In the latter two scenarios, it is reasonable to assume that compilation may happen during the final pipeline build and compilation would spuriously fail if the source module was only defined by identifier and the final PSO did not exist in cache. If we do not allow compilation to fail with VK_PIPELINE_CREATE_FAIL_ON_COMPILE_REQUIRED_BIT here, it would not be safe to return VK_SUCCESS from the library creation step, which would be unfortunate.

For scenarios where the implementation may generate code later, we require that any pipeline libraries which were created with identifiers inherit the requirement of using VK_PIPELINE_CREATE_FAIL_ON_COMPILE_REQUIRED_BIT. This allows applications to speculatively create link-time optimized pipelines from identifiers only as well as ray-tracing pipelines from libraries.

········

## Required actions
1. Retype the pipeline library passage from "For scenarios where" up to and including "pipelines from libraries.".
2. In the pipeline library passage, what requirement do pipeline libraries created with identifiers inherit?
3. Proceed with the pipeline library passage, writing on from its final sentence.
The records come from a separate source.

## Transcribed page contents
········

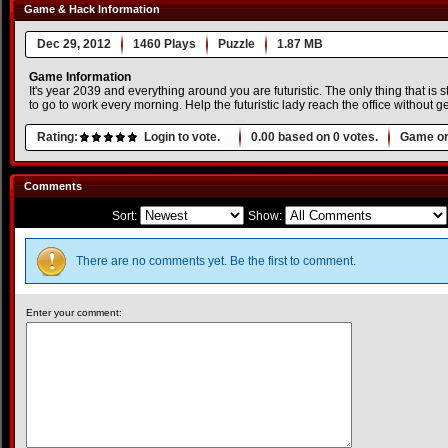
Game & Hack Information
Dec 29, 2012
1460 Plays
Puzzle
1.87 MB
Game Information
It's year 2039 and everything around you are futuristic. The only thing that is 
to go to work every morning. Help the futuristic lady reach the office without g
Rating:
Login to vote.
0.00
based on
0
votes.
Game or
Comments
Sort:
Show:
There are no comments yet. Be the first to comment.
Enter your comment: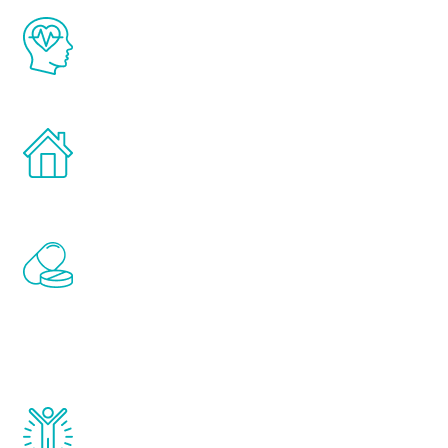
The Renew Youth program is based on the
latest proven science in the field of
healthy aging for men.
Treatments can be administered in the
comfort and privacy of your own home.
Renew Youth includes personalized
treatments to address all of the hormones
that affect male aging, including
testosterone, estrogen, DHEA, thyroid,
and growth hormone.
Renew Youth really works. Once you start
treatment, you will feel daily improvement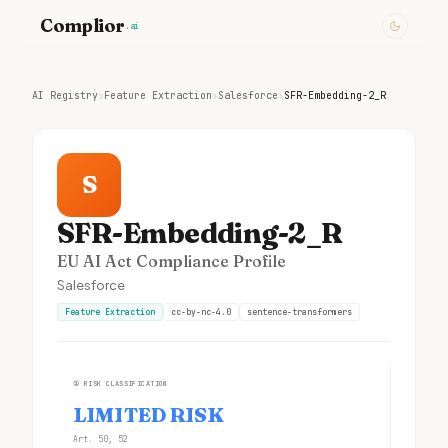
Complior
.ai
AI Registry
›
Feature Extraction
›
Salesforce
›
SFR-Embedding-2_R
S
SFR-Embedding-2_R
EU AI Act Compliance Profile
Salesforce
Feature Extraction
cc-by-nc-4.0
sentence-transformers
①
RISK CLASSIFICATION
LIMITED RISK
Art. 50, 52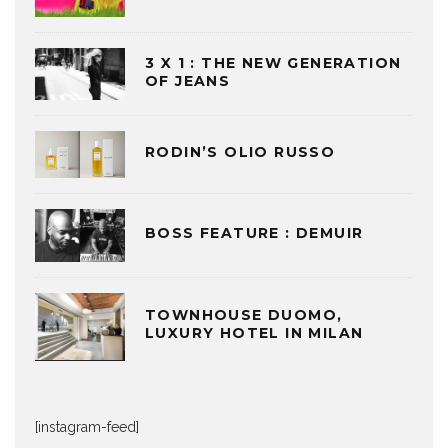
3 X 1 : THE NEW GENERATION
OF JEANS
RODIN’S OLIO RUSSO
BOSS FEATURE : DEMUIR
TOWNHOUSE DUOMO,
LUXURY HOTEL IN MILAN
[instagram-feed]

········

## Answers to the tasks
1.
For scenarios where the implementation may generate code later, we require that any pipeline libraries which were created with identifiers inherit the requirement of using VK_PIPELINE_CREATE_FAIL_ON_COMPILE_REQUIRED_BIT. This allows applications to speculatively create link-time optimized pipelines from identifiers only as well as ray-tracing pipelines from libraries.

2. They inherit the requirement of using VK_PIPELINE_CREATE_FAIL_ON_COMPILE_REQUIRED_BIT.

3.
Should there be stronger guarantees on when pipeline compilation with identifier must succeed?

NO.

The existing proposal gives a lot of lee-way for implementations to spuriously fail compilation when module is VK_NULL_HANDLE. It might be possible to give stronger guarantees with tighter spec language?

CTS testing will report quality warnings if identifiers cannot be used with VkPipelineCache, as there is no good excuse why an implementation should not be able to satisfy those pipelines.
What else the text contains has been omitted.